The mythology behind the production of the film is far more interesting than the film’s story itself, which features Alicia Vikander as a Dutch orphan in the 17th century sold into marriage to Cornelis (Christoph Waltz), and begins an affair with a young painter (Dane Dehaan). Adapted from the novel by Deborah Moggach, Fever’s script was penned by the legendary playwright Tom Stoppard, and was originally scheduled for production in 2004 before a change in tax law halted filming. The script bounced around for ten years, before finally being wholly recast and produced in 2014. Fever then faced a seemingly perpetual chain of release delays, before finally coming out this past weekend (after a series of bizarre, last-minute cancellations to press screenings). I can only speculate on how many rewrites and re-edits happened in its laughably protracted pre- and post-production periods, but suffice it to say that the end result is a far cry from anything Tom Stoppard could have written. 

Fever’s dialogue is bland and uncreative, oppressively so. To watch Fever is to inhabit a world where cleverness and nuance no longer exists, trapping the viewer in the molasses-like sludge of unoriginality. Characters portrayed by huge names such as Judi Dench, Zach Galifianakis, and Cara Delevigne, are underwritten and marginally useful to Fever’s mechanistic and gratuitously complex plot, which contains a handful of bizarre punchlines-without-setup, signaling perhaps a death at the hands of endless re-edits.

The result of likely many editorial hands across a span of years is a film so aggressively slim and bare-bones, that the actor’s performances themselves are somehow obscured under an avalanche of cuts. Each scene feels like a truncated Frankenstein, a mishmash of the bare cinematic essentials bore from something longer and fuller. At times Fever breaks into Lars von Trier-like jump cuts, a move that feels motivated less by artistic expression and more by a lack of coverage in a scene’s 30th editorial iteration. 

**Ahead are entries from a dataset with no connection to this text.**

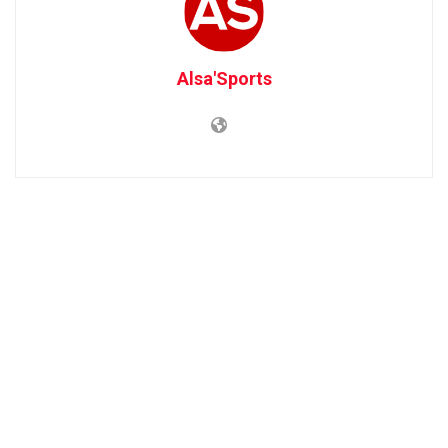
Alsa'Sports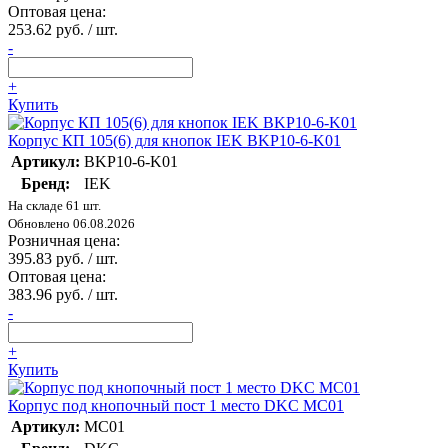
Оптовая цена:
253.62 руб. / шт.
-
+
Купить
Корпус КП 105(6) для кнопок IEK BKP10-6-K01
Артикул:
BKP10-6-K01
Бренд:
IEK
На складе 61 шт.
Обновлено 06.08.2026
Розничная цена:
395.83 руб. / шт.
Оптовая цена:
383.96 руб. / шт.
-
+
Купить
Корпус под кнопочный пост 1 место DKC MC01
Артикул:
MC01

Despite an overall impoverishment of creativity, Fever’s score and visuals shine. Cinematographer Eigil Bryld milks soft light and muted colors to give the period a cold, sharp feeling, in loving contrast with Fever’s many vibrant sex scenes. Composer Danny Elfman plays off Bryld’s visuals with a vividly lush score that does the emotional heavy lifting in most scenes. 

Tulip Fever is a bad movie, a victim of circumstance and the restless hands of anxious producers. I view its terribleness as a testament to the capacity of the Hollywood studio system to fail, to squash creativity and cleanse nuance from artistic endeavors, out of risk-averse and cowardly profit motivation. A legendary writer and otherwise talented actors have been reduced to stinging mediocrity, an ominous result proving that even the best of us are subject to the victimizing machinations of corporate interest.